Exercise description = While leaving the pictures out, set down only the lines from the one with "Filling The Gaps" through the end of the records, exactly as they stand.

═════ Entries supplied ═════

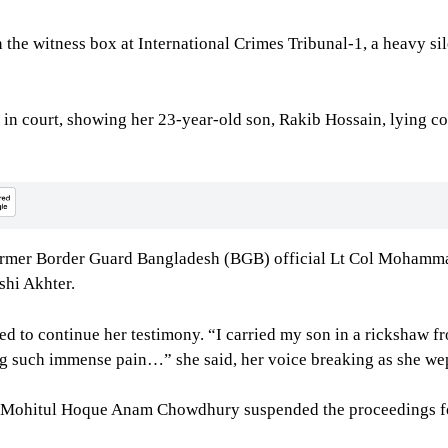
the witness box at International Crimes Tribunal-1, a heavy s
in court, showing her 23-year-old son, Rakib Hossain, lying col
 former Border Guard Bangladesh (BGB) official Lt Col Mohamm
shi Akhter.
ed to continue her testimony. “I carried my son in a rickshaw
ing such immense pain…” she said, her voice breaking as she wep
d Mohitul Hoque Anam Chowdhury suspended the proceedings fo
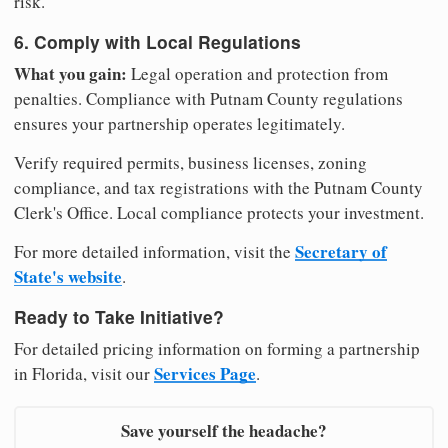
risk.
6. Comply with Local Regulations
What you gain:
Legal operation and protection from
penalties. Compliance with Putnam County regulations
ensures your partnership operates legitimately.
Verify required permits, business licenses, zoning
compliance, and tax registrations with the Putnam County
Clerk's Office. Local compliance protects your investment.
Secretary of
For more detailed information, visit the
State's website
.
Ready to Take Initiative?
For detailed pricing information on forming a partnership
Services Page
in Florida, visit our
.
Save yourself the headache?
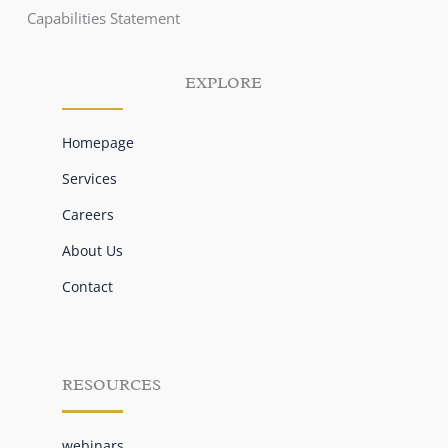
Capabilities Statement
EXPLORE
Homepage
Services
Careers
About Us
Contact
RESOURCES
webinars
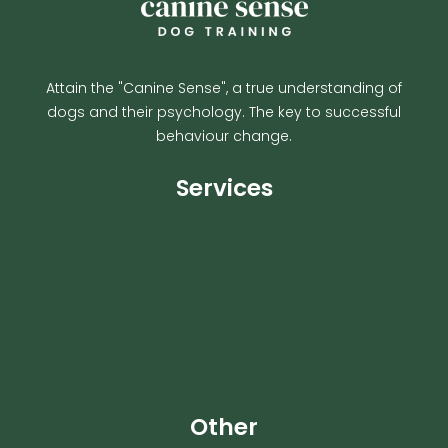
Attain the "Canine Sense", a true understanding of
dogs and their psychology. The key to successful
behaviour change.
Services
My Account
1-to-1 Training Bracknell
1-to-1 Training Home Visits
Residential Dog Training
Online Dog Training
City Paws
Pack Walks
FAQ
Other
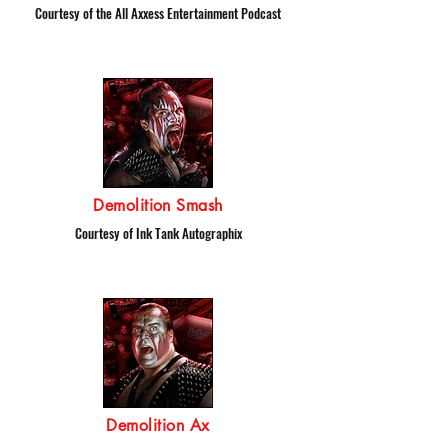
Courtesy of the All Axxess Entertainment Podcast
Demolition Smash
Courtesy of Ink Tank Autographix
Demolition Ax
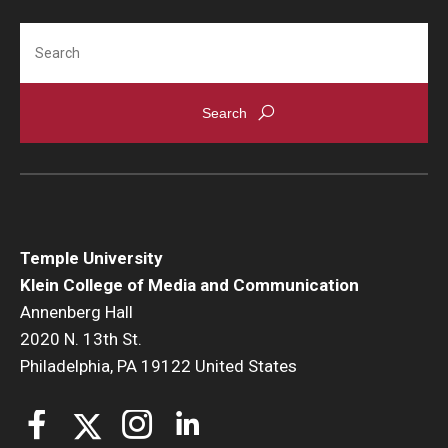
Search
Temple University
Klein College of Media and Communication
Annenberg Hall
2020 N. 13th St.
Philadelphia, PA 19122 United States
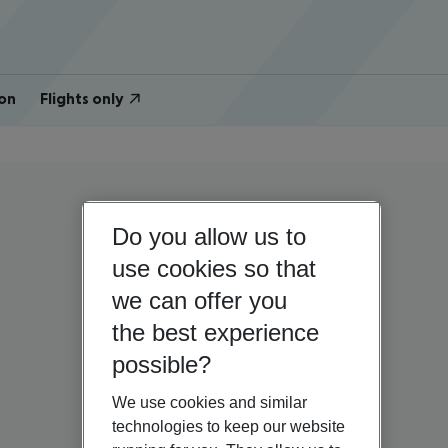
on
Flights only
Do you allow us to
use cookies so that
we can offer you
the best experience
possible?
We use cookies and similar
technologies to keep our website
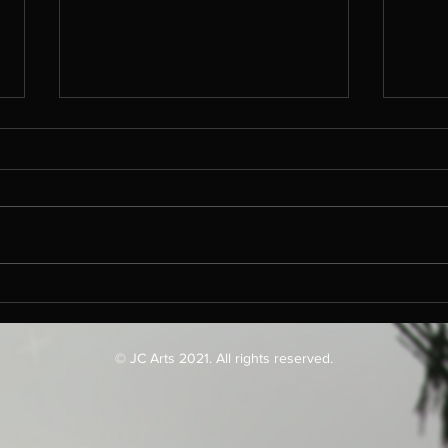
Imm
Che
Mat
Steve
are l
unnec
Filling The Gaps
evolut
quite.
© JC Arts 2021. All rights reserved.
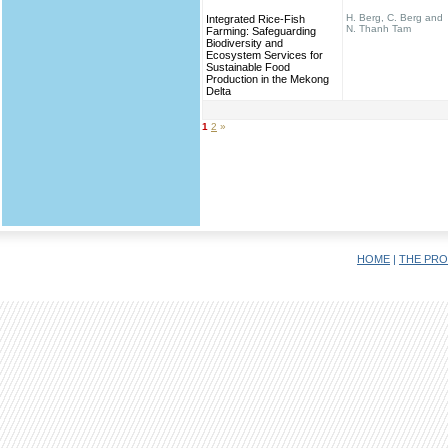
H. Berg, C. Berg and
Integrated Rice-Fish
N. Thanh Tam
Farming: Safeguarding
Biodiversity and
Ecosystem Services for
Sustainable Food
Production in the Mekong
Delta
1
2
»
HOME
|
THE PRO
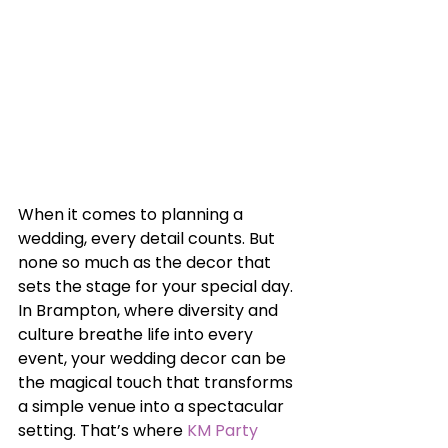
When it comes to planning a 
wedding, every detail counts. But 
none so much as the decor that 
sets the stage for your special day. 
In Brampton, where diversity and 
culture breathe life into every 
event, your wedding decor can be 
the magical touch that transforms 
a simple venue into a spectacular 
setting. That’s where 
KM Party 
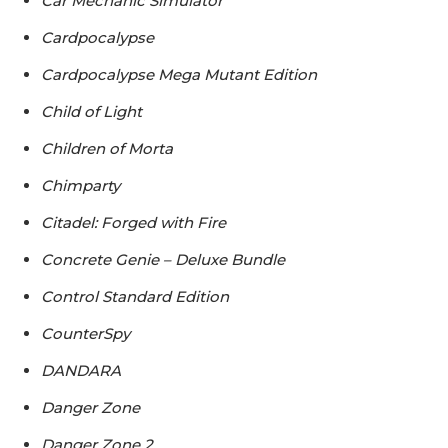
Car Mechanic Simulator
Cardpocalypse
Cardpocalypse Mega Mutant Edition
Child of Light
Children of Morta
Chimparty
Citadel: Forged with Fire
Concrete Genie – Deluxe Bundle
Control Standard Edition
CounterSpy
DANDARA
Danger Zone
Danger Zone 2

═════

Task solution =
Filling The Gaps
evolut
quite.
© JC Arts 2021. All rights reserved.
H. Berg, C. Berg and
Integrated Rice-Fish
N. Thanh Tam
Farming: Safeguarding
Biodiversity and
Ecosystem Services for
Sustainable Food
Production in the Mekong
Delta
1
2
»
HOME
|
THE PRO
When it comes to planning a 
wedding, every detail counts. But 
none so much as the decor that 
sets the stage for your special day. 
In Brampton, where diversity and 
culture breathe life into every 
event, your wedding decor can be 
the magical touch that transforms 
a simple venue into a spectacular 
setting. That’s where 
KM Party 
Car Mechanic Simulator
Cardpocalypse
Cardpocalypse Mega Mutant Edition
Child of Light
Children of Morta
Chimparty
Citadel: Forged with Fire
Concrete Genie – Deluxe Bundle
Control Standard Edition
CounterSpy
DANDARA
Danger Zone
Danger Zone 2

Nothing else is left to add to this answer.